Chitinase 3-like-1, Tolloid-like protein 1, and intergenic gene polymorphisms are predictors for hepatocellular carcinoma development after hepatitis C virus eradication by direct-acting antivirals.

Hepatocellular carcinoma (HCC) is a major cause of cancer death in Egypt. There is still a risk for HCC development even after eradicating hepatitis C virus (HCV) by direct-acting antivirals (DAAs). Chitinase-3-like-protein-1 (CHI3L1), a biomarker for predicting many diseases, plays an essential role in inflammation, angiogenesis, and antiapoptosis. Tolloid-like protein 1 (TLL1) may be involved in hepatic fibrogenesis and carcinogenesis. This study aimed to determine the role and combined effect of CHI3L1 (rs880633), TLL1 (rs1503298), and an intergenic (rs597533) polymorphisms on the risk of developing HCC in Egyptian patients after achieving sustained virological response (SVR) by DAAs. Blood samples were collected from 68 HCC patients, 77 non-HCC subjects, and 80 healthy controls. The DNA was extracted and analyzed for rs880633, rs1503298, and rs597533 using Genotyping TaqMan™ assay. The result of the present study showed a significant difference in genotypes and alleles frequencies in both (rs880633) and (rs597533) in HCC group as compared to healthy control and also as compared to the non-HCC group.
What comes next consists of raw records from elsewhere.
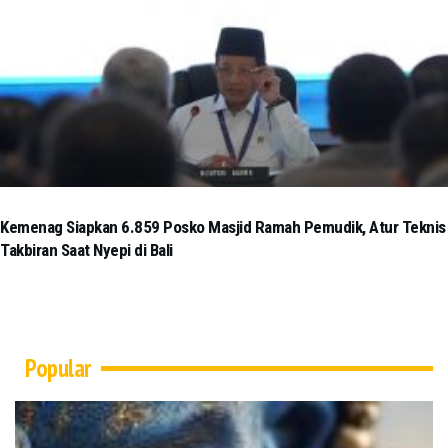
Kemenag Siapkan 6.859 Posko Masjid Ramah Pemudik, Atur Teknis
Takbiran Saat Nyepi di Bali
Popular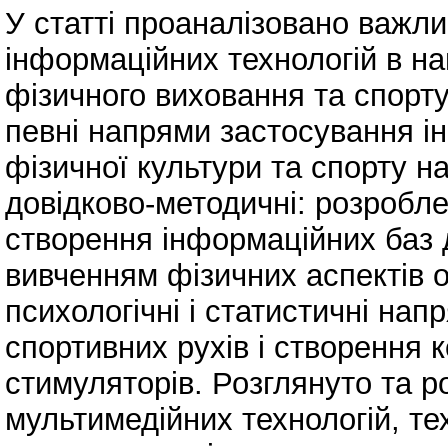
У статті проаналізовано важл
інформаційних технологій в н
фізичного виховання та спорту
певні напрями застосування ін
фізичної культури та спорту на
довідково-методичні: розробле
створення інформаційних баз да
вивченням фізичних аспектів о
психологічні і статистичні нап
спортивних рухів і створення 
стимуляторів. Розглянуто та р
мультимедійних технологій, тех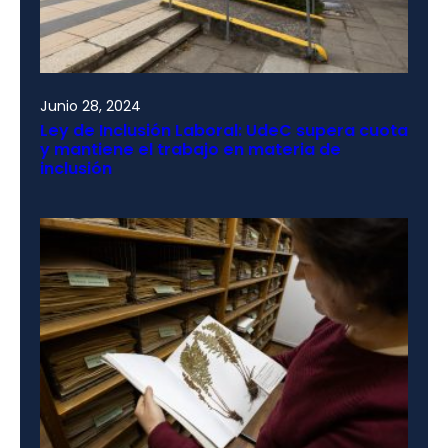
Junio 28, 2024
Ley de Inclusión Laboral: UdeC supera cuota
y mantiene el trabajo en materia de
inclusión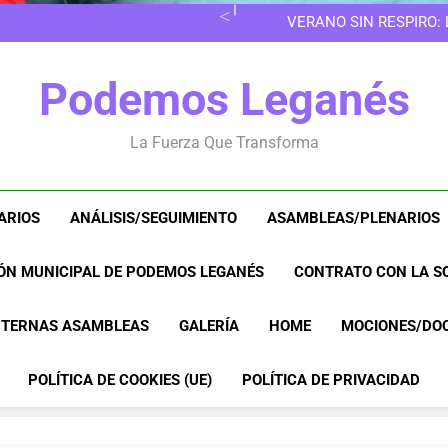
EN LAS 
VERANO SIN RESPIRO:
8M EN LEGANÉS: POR 
EN LAS 
Podemos Leganés
VERANO SIN RESPIRO:
8M EN LEGANÉS: POR 
La Fuerza Que Transforma
ARIOS
ANÁLISIS/SEGUIMIENTO
ASAMBLEAS/PLENARIOS
ÓN MUNICIPAL DE PODEMOS LEGANÉS
CONTRATO CON LA SO
NTERNAS ASAMBLEAS
GALERÍA
HOME
MOCIONES/DO
POLÍTICA DE COOKIES (UE)
POLÍTICA DE PRIVACIDAD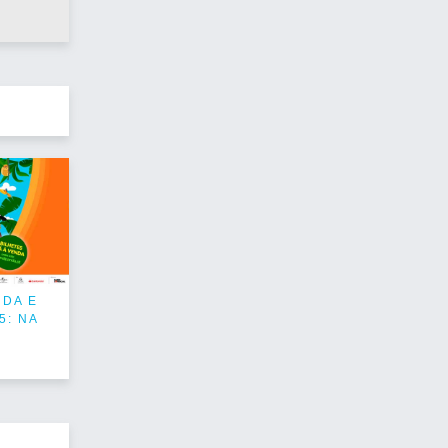
NDA E
5: NA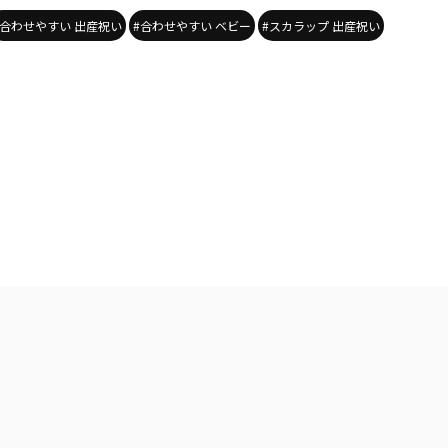
#合わせやすい 出産祝い
#合わせやすい ベビー
#スカラップ 出産祝い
However, regarding to (rs1503298) genotypes and alleles between the HCC and non-HCC groups, there were no significant differences. Combined polymorphism in more than one gene simultaneously showed a higher risk to HCC after SVR than an individual locus. Both allelic and genotypic variations of the CHI3L1 gene (rs880633) and an intergenic (rs597533) seemed to be significant predictors confirming a great risk for HCC susceptibility in Egyptian patients achieved SVR. Patients with a polymorphism in more than one gene showed an increased risk to HCC after SVR rather than individual locus.